------ Records supplied ------
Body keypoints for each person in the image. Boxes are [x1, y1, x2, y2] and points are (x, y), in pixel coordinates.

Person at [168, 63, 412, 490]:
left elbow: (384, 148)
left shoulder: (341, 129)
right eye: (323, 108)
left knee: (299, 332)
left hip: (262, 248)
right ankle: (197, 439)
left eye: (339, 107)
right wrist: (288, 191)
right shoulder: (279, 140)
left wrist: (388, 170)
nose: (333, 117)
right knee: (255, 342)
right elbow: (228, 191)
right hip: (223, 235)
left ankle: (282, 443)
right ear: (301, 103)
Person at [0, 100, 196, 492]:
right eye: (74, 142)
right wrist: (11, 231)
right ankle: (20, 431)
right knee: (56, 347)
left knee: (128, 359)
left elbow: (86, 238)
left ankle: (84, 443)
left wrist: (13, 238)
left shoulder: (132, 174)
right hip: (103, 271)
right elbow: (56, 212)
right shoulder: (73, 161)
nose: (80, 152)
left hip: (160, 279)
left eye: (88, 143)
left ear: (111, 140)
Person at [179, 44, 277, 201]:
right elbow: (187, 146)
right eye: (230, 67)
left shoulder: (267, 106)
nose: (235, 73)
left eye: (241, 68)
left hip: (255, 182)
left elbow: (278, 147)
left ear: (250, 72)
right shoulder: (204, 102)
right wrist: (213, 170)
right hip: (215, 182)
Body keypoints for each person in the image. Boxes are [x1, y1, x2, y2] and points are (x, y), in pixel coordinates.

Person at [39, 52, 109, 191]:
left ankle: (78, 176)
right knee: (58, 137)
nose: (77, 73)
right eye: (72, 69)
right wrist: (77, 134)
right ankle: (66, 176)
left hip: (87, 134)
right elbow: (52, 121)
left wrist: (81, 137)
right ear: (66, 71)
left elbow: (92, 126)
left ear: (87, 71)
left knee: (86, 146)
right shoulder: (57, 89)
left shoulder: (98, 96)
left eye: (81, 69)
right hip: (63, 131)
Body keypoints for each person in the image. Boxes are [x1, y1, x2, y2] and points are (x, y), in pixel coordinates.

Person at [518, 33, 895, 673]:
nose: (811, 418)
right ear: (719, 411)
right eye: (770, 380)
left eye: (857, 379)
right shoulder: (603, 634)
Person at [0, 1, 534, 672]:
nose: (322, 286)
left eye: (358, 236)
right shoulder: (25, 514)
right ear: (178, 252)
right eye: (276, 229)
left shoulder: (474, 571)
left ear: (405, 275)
------
------ Records supplied ------
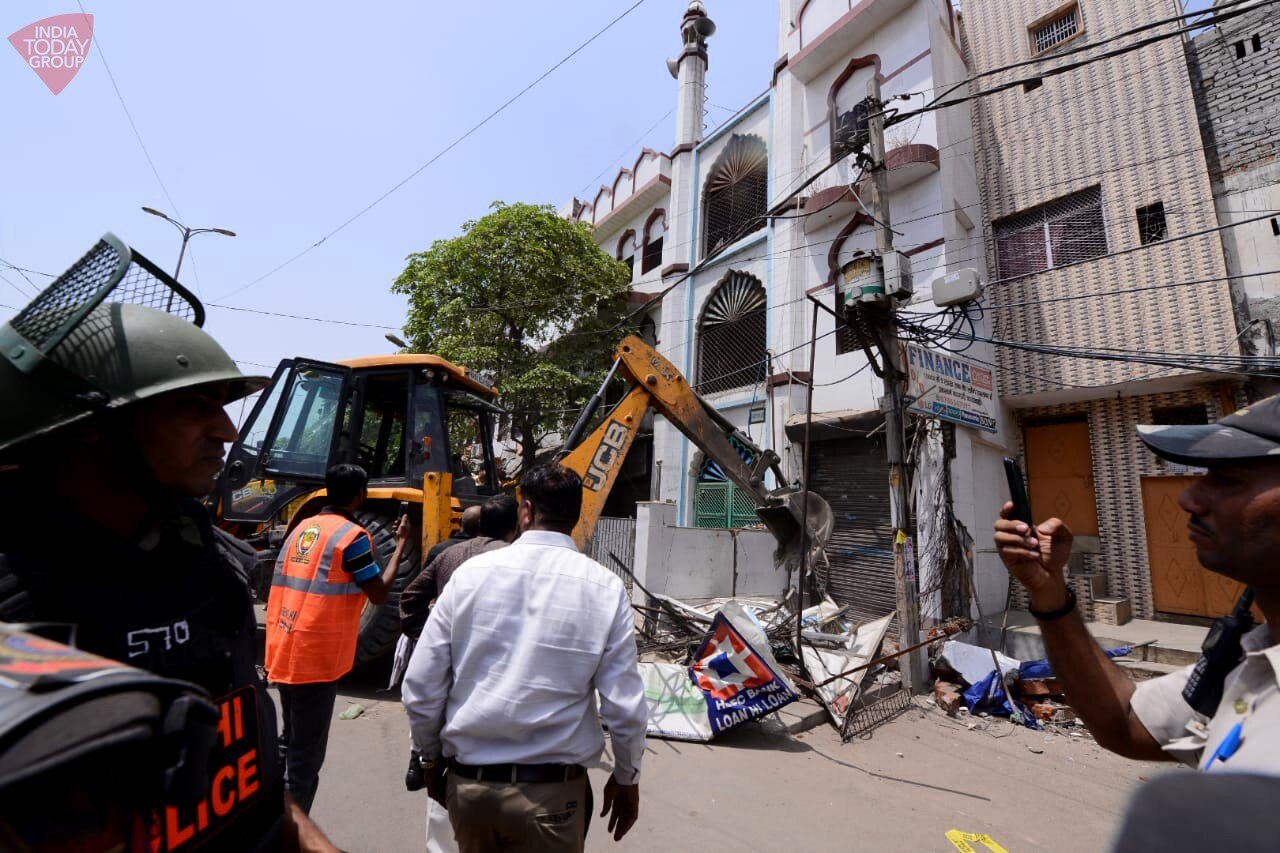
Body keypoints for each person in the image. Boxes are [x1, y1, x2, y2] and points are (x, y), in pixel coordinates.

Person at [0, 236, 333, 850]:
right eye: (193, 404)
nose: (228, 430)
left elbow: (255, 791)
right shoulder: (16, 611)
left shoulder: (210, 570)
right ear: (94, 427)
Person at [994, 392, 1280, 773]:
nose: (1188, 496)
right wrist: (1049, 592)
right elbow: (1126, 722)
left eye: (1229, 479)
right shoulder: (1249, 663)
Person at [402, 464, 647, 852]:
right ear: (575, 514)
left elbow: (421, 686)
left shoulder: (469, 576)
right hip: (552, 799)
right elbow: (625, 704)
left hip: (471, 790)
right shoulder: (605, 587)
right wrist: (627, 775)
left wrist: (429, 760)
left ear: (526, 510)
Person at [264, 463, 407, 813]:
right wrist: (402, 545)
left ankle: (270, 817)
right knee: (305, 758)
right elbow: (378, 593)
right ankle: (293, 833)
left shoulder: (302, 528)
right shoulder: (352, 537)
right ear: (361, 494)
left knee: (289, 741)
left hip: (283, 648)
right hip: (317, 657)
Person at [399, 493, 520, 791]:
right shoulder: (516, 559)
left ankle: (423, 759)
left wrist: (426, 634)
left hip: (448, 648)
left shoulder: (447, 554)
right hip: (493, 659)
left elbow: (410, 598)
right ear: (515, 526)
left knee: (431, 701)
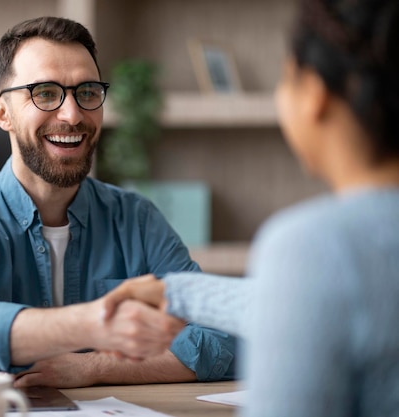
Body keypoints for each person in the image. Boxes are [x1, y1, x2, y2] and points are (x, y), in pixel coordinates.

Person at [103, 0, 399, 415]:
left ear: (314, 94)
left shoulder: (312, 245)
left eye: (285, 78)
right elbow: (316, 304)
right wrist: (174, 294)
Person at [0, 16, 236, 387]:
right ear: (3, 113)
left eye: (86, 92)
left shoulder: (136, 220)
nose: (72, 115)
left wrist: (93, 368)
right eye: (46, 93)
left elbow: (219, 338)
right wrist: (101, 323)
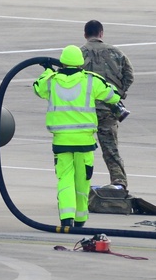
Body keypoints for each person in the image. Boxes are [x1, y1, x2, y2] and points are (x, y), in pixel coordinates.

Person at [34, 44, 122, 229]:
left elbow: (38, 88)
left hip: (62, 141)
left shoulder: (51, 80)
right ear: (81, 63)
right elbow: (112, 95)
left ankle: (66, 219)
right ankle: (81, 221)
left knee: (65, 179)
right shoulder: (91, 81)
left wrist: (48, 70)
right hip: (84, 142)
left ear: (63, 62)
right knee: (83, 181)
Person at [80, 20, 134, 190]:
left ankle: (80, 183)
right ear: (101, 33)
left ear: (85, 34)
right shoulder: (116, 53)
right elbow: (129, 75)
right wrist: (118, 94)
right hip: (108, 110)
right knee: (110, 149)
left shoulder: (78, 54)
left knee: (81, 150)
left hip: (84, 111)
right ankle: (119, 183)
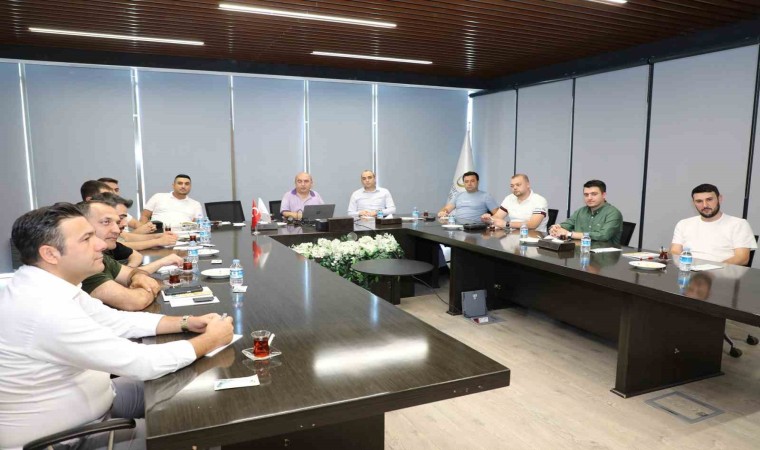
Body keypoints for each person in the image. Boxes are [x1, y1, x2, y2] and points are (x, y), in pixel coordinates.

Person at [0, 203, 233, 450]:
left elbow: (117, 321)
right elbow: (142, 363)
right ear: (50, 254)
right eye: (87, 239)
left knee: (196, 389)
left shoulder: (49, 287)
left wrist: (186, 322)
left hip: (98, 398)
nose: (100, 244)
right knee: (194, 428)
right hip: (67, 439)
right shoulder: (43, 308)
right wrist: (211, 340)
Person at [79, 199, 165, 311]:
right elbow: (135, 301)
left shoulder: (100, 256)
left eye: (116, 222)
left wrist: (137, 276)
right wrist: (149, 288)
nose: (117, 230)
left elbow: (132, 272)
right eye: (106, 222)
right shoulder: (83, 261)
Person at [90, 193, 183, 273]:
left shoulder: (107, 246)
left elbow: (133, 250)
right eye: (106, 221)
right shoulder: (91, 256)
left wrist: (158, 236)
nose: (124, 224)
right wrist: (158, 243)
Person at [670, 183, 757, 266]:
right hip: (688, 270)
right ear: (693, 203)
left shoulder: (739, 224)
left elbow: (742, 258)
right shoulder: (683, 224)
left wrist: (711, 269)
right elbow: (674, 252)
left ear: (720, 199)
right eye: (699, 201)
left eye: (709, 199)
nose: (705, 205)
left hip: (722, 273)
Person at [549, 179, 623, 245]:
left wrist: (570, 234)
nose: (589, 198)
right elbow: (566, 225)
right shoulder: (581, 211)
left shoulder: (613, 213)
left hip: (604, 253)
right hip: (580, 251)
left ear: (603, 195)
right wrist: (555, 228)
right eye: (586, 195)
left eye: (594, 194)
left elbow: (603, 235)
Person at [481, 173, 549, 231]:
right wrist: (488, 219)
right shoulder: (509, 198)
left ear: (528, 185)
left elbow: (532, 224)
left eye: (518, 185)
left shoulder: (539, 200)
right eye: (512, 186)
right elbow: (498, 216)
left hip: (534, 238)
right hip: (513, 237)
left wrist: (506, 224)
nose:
------
◆ **Activity**
In the entries above, please find the line with "left shoulder: (341, 129)" and the line with "right elbow: (56, 212)", then write out exactly those two lines and every line between them, and nothing more.

◆ **Exercise response**
left shoulder: (341, 129)
right eye: (323, 108)
left knee: (299, 332)
left hip: (262, 248)
right ankle: (197, 439)
left eye: (339, 107)
right wrist: (288, 191)
right shoulder: (279, 140)
left wrist: (388, 170)
nose: (333, 117)
right knee: (255, 342)
right elbow: (228, 191)
right hip: (223, 235)
left ankle: (282, 443)
right ear: (301, 103)
Person at [0, 100, 196, 492]:
right eye: (74, 142)
right wrist: (11, 231)
right ankle: (20, 431)
right knee: (56, 347)
left knee: (128, 359)
left elbow: (86, 238)
left ankle: (84, 443)
left wrist: (13, 238)
left shoulder: (132, 174)
right hip: (103, 271)
right elbow: (56, 212)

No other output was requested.